Now it’s months later, and Thibaut huddles in a Paris doorway, his hand in his pocket to hold that card again. Over his own clothes he wears a woman’s blue-and-gold pajamas.
The sky is screaming. Two Messerschmitts come in below the clouds, chased by Hurricanes. Slates explode under British fire and the planes tear out of their dives. One of the German aircraft coils suddenly back in a virtuoso maneuver with weapons blazing and in a burning gust an RAF plane unfolds in the air, opening like hands, like a blown kiss, fire descending, turning an unseen house below to dust.
The other Messerschmitt veers toward the Seine. The roofs shake again, this time from below.
Something comes up from inside Paris.
A pale tree-wide tendril, shaggy with bright foliage. It rises. Clutches of buds or fruit the size of human heads quiver. It blooms vastly above the skyline.
The German pilot flies straight at the vivid flowers, as if smitten, plant-drunk. He plunges for the vegetation. It spreads trembling leaves. The great vine whips up one last house-height and takes the plane in its coils. It yanks it down below the roofs, into the streets, out of sight.
There is no explosion. The snagged aircraft is just gone, into the deeps of the city.

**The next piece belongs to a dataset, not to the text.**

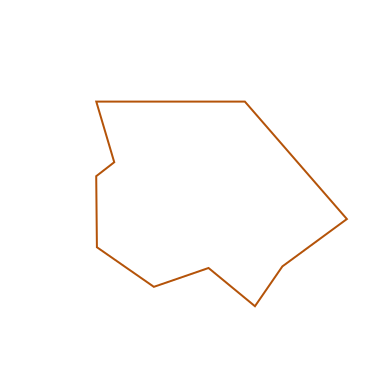 outline of Sharyngol, Darhan-Uul, Mongolia, rotated 324°
{"feature_id": "93677404B32233139158886", "entity_name": "Sharyngol", "entity_type": "district", "adm_level": 2, "iso_a3": "MNG", "parent_name": "Mongolia", "parent_adm1": "Darhan-Uul", "projection": "albers", "projection_center": [106.453, 49.233], "detail": "fine", "context": "isolated", "style": "outline", "palette": "amber", "viewbox_px": 384, "rotation_deg": 324, "n_neighbors": 0, "source": "geoboundaries", "source_scale": "gbopen_adm2", "svg_char_len": 296}
<svg xmlns="http://www.w3.org/2000/svg" viewBox="0 0 384 384"><g transform="rotate(324 192 192)"><path d="M301.4,304.9L287.9,149.9L167.7,62.6L146.6,122.2L123.8,122.9L82.6,180.8L105.4,246.3L160.7,263.2L175.8,321.4L221.4,305.3L301.4,304.9Z" fill="none" stroke="#b45309" stroke-width="2"/></g></svg>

The other planes frantically disperse. Thibaut waits while they go. He lets his heart slow. When he sets his face and steps out at last it is under a clean sky.
—
Thibaut is twenty-four, hard and thin and strong. His eyes move constantly as he keeps watch in all directions: he has the fretful aggression and the gritted teeth of the new Parisian. He keeps his hair and his nails short. He squints with more than just suspicion: he does not have the spectacles he suspects he might need. Beneath his bright woman’s nightclothes he wears a dirty darned white shirt, dark trousers and suspenders, worn black boots. It has been some days since Thibaut has shaved. He’s scabbed and stinking.
Those pilots were foolhardy. Paris’s air is full of reasons not to fly.
There are worse things than garden airplane traps like the one that took the Messerschmitt. The chimneys of Paris are buffeted by ecstatic avian storm clouds. Bones inflated like airships. Flocks of bat-winged businessmen and ladies in outdated coats shout endless monologues of special offers and clog planes’ propellers with their own questionable meat. Thibaut has watched mono- and bi- and triplane geometries, winged spheres and huge ghastly spindles, a long black-curtained window, all flying like animate dead over the tops of houses, pursuing an errant Heinkel Greif bomber, to negate it with an unliving touch.
Thibaut can mostly name the manifestations he sees, when they have names.